Hermès just unloaded its 45 percent stake in Jean Paul Gaultier as it continues its effort to position itself as the "true" luxury maker in a sea of wannabes. With the global luxury market expected to grow by 8 percent this year, the company’s exclusivity strategy seems to be working. Operating profit at Hermès rose 44 percent to 668.2 million euros in full-year operating profit, beating analysts’ expectations. Sales rose 25 percent to 2.4 billion euros.
With LVMH Looming, CEO of Hermès US Says This Year is All About Craftsmanship
By Leah Bourne
Wednesday, May 4, 2011 Updated at 4:57 PM EST
But that doesn’t mean the hostile takeover aims of LVMH and its CEO Bernard Arnault are ever out of sight. At the March 4th earnings presentation in Paris, Hermès CEO Patrick Thomas famously said of LVMH, “If you want to seduce a beautiful woman, you don’t start by raping her from behind.” Thomas has also said in the past that Hermès family members are "revolted" by LVMH’s stake building. Currently, LVMH controls just over 20 percent of Hermès.
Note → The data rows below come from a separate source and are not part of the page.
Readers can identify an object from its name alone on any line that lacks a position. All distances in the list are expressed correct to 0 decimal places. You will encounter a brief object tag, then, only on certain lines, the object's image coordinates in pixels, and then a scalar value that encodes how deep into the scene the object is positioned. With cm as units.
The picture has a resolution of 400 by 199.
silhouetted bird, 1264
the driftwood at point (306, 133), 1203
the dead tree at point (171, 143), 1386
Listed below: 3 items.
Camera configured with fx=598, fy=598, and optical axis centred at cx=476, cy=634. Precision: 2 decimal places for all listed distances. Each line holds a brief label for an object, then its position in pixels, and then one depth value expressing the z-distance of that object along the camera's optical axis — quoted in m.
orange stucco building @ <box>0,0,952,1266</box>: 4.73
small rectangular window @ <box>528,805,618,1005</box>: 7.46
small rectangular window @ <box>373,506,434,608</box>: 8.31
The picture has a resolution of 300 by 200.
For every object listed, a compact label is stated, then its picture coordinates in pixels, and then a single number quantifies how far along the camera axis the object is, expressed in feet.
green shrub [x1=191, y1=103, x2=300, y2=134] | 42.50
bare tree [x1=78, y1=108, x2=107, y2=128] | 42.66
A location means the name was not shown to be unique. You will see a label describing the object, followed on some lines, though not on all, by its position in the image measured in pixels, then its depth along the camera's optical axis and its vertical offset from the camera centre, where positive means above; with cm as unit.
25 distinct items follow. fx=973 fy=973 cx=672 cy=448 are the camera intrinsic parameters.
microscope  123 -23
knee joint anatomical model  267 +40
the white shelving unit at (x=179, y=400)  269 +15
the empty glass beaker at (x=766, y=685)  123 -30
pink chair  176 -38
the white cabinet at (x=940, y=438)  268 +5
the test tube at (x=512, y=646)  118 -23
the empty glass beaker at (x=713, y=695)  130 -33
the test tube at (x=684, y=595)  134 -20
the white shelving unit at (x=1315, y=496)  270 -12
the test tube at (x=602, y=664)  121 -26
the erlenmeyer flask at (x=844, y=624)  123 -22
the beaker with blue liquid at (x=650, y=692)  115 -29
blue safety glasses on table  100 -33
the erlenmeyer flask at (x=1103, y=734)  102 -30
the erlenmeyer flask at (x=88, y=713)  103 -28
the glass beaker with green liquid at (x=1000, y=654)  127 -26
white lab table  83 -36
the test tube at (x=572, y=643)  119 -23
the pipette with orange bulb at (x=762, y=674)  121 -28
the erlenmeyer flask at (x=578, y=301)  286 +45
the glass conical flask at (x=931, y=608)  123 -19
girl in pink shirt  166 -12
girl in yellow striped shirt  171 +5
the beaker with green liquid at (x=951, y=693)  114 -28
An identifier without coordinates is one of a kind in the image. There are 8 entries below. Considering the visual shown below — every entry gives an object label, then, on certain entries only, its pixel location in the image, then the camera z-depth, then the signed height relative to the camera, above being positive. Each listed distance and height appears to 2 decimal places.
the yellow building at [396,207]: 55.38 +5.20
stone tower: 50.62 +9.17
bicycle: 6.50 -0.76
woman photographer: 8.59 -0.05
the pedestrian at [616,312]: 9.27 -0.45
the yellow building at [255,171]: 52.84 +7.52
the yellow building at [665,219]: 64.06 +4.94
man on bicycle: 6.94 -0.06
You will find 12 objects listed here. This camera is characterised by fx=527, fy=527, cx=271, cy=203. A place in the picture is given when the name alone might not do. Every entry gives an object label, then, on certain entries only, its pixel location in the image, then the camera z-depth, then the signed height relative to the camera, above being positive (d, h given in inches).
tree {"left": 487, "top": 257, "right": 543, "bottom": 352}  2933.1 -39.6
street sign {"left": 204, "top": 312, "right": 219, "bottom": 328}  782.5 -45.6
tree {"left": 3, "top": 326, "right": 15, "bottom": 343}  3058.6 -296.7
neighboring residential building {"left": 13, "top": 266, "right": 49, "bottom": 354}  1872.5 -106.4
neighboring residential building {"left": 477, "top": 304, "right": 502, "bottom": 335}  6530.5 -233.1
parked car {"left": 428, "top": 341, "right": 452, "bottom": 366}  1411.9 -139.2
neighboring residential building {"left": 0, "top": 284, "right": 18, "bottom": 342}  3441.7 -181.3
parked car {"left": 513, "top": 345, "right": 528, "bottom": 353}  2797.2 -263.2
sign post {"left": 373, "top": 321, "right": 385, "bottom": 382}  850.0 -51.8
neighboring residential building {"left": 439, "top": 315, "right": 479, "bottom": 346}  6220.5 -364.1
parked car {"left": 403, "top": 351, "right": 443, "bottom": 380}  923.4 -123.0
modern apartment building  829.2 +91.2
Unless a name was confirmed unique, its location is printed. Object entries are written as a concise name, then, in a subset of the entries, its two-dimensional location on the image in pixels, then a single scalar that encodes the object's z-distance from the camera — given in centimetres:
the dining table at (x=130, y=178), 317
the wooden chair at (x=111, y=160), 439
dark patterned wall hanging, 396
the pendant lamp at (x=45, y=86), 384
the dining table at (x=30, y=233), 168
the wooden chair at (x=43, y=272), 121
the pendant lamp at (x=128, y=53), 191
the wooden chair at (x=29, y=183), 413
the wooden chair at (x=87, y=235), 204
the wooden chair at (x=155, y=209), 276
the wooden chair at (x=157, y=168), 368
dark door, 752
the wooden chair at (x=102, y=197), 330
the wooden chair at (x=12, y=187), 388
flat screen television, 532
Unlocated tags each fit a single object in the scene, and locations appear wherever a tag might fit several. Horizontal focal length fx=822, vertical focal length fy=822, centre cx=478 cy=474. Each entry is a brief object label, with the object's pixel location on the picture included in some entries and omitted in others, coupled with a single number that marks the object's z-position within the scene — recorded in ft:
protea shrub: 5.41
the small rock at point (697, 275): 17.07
But as the luxury goods maker revealed its remodeled New York Madison Avenue flagship yesterday (designed by Rena Dumas’ firm RDAI, the space boasts a Custom Silk Corner where customers can personalize a Hermès silk scarf), the tone was all about emphasizing the heritage and craftsmanship that the brand provides in comparison to other luxury goods companies -- perhaps a subtle dig at LVMH.
Robert Chavez CEO of Hermès US said, "Our theme this year is all about craftsmanship. The silk screening, for instance, is very labor intensive, but it is something that we have remained true to."
Chavez said, "What sets us apart is the level of quality, the quality really starts at the materials themselves, we only use the finest materials that are available, and then taking those fine materials and using leather craftsman, watch craftsman. It really takes years and years of training to make our products come alive." Most Hermès laborers are based in either Switzerland or France depending on their specialty, according to Chavez.
As for Hermès' long-term game plan, Chavez said, "We remain focused on our strategy which is limited distribution, an unerring commitment to quality and craftsmanship and continuing to provide the best possible service for every customer that comes into our boutiques." That, and clearly keeping one eye on the "wolf in cashmere" LVMH CEO, Arnault.